Riferimenti storici e personaggi. Sorgi fu famiglia nobile e antica; a Bologna capitanava la fazione ghibellina: fra i suoi esponenti va ricordato Giovanni, che fu capitano dei crocesignati nel 1895; Salvo, dottore in leggi, che fu pubblico lettore, giudice generale della corte di Roma e, nel 1292, membro del consiglio degli 800; e tanti altri. TOMMASO SORGI (Campli 12/10/1921 – Teramo 24/4/1918), sociologo e politico. Dal 1953 al 1972 è stato deputato al Parlamento Italiano per la Democrazia Cristiana con incarichi parlamentari vari: componente della Commissione Pubblica Istruzione, componente della Commissione Sanità, presidente della Commissione Mista Interni-Sanità per la legge sugli asilo-nido, membro della Commissione parlamentare di studio dei sistemi sanitari inglese e sovietico. Ha insegnato Sociologia presso la facoltà di Giurisprudenza e di Scienze politiche dell’Università Abruzzese (dal 1966 al 1990) e Storia dei Movimenti sociali cristiani presso l’Istituto Internazionale di Loppiano, Firenze.

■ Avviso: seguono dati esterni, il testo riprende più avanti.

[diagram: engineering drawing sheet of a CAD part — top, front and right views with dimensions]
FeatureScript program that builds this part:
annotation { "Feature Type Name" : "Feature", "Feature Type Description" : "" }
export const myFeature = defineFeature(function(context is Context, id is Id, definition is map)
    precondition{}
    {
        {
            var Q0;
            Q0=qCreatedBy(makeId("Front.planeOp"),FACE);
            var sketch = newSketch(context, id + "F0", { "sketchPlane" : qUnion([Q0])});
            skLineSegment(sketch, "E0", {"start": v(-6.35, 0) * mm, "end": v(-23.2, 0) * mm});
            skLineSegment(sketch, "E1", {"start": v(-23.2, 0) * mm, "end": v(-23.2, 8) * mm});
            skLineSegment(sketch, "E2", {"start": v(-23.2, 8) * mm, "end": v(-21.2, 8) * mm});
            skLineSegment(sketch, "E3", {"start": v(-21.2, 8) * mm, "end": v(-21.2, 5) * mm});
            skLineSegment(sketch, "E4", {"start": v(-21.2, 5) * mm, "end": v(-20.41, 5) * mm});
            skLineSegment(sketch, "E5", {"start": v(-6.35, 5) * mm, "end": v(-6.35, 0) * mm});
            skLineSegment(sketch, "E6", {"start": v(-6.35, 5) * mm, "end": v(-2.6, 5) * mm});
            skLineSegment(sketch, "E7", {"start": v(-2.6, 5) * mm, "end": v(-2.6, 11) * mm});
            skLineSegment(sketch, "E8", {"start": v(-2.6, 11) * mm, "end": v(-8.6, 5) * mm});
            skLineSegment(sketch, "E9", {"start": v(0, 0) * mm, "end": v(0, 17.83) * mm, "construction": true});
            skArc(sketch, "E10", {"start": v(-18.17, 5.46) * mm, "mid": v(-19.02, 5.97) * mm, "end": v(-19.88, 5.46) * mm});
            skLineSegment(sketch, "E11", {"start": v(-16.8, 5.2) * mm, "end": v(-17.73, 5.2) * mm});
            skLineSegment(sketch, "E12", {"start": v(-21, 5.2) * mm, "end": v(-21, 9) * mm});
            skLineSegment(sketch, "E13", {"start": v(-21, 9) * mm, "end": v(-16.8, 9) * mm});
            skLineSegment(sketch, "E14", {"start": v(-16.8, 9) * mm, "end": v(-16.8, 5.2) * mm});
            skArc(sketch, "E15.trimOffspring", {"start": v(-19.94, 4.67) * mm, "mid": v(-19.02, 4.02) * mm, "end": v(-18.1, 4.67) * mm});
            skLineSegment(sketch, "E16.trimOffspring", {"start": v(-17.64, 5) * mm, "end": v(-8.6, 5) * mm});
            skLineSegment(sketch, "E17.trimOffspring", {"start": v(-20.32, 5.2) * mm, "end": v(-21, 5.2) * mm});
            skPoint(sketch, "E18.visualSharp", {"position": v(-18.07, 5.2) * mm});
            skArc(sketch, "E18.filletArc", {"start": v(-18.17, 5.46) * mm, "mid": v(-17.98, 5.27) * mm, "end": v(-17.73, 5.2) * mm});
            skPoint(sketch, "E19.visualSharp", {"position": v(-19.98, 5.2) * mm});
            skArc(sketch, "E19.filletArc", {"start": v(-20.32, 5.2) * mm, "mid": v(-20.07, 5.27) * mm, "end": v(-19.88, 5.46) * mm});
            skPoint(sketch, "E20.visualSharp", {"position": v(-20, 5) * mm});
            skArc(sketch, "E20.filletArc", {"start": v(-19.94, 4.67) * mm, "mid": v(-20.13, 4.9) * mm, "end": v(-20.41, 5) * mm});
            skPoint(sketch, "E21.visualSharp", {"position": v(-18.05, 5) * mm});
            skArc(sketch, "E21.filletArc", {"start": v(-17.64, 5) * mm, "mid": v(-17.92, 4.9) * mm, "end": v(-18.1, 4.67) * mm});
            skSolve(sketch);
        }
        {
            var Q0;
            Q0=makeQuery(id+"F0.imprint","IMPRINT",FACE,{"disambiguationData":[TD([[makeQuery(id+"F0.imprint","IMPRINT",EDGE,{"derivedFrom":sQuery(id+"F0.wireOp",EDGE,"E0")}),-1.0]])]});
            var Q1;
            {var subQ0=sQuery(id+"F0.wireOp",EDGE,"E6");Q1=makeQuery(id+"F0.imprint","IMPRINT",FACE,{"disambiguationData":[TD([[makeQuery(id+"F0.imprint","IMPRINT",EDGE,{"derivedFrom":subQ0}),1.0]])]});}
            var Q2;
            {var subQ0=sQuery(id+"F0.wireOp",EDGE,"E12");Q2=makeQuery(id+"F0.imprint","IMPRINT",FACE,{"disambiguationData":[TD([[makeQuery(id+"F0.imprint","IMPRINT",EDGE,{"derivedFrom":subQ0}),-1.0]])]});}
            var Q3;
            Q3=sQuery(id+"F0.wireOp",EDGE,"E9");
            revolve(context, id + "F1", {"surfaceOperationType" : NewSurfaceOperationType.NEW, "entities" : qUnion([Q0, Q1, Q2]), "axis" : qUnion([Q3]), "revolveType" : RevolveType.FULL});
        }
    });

Dal 1972 si è impegnato nel Movimento dei Focolari, diventando collaboratore della fondatrice Chiara Lubich; dal 1986 si è occupato della conservazione e diffusione del patrimonio di scritti del Servo di Dio Igino Giordani. Con i rappresentanti del Movimento nei cinque continenti, ha elaborato la proposta di un “triplice patto”, morale, programmatico, partecipativo, per nuove forme di partecipazione politica ed un “Appello per l’unità dei popoli”, presentato all’ONU nel 1967. Da pubblicista ha fondato e diretto il periodico politico-sociale “La Specola” e ha collaborato al settimanale diocesano “L’Araldo abruzzese” e del quindicinale “Lotta Nuova” di Roma.

MARCELLO SORGI (Palermo 31/3/1955), giornalista, scrittore, già direttore del TG1; ha iniziato la sua attività a 18 anni nel giornale “L’Ora” di Palermo, poi è passato al Messaggero. Tiene un taccuino quotidiano dedicato ai fatti della politica italiana sulla “Stampa”, di cui è stato direttore per sette anni, poi corrispondente da Londra, ed oggi editorialista. A lui è affidata la nota politica del giorno del programma “Agorà”, in onda su RAI 3. Ha scritto per Sellerio “La testa ci fa dire. Dialogo con Andrea Camilleri” (2000) e, per Rizzoli, “Edda Ciano e il comunista” (2009), “Le amanti del vulcano” (2010), “Il grande dandy” (2011), “Le sconfitte non contano” (2013), “Colosseo vendesi. Una storia incredibile ma non troppo” (2016).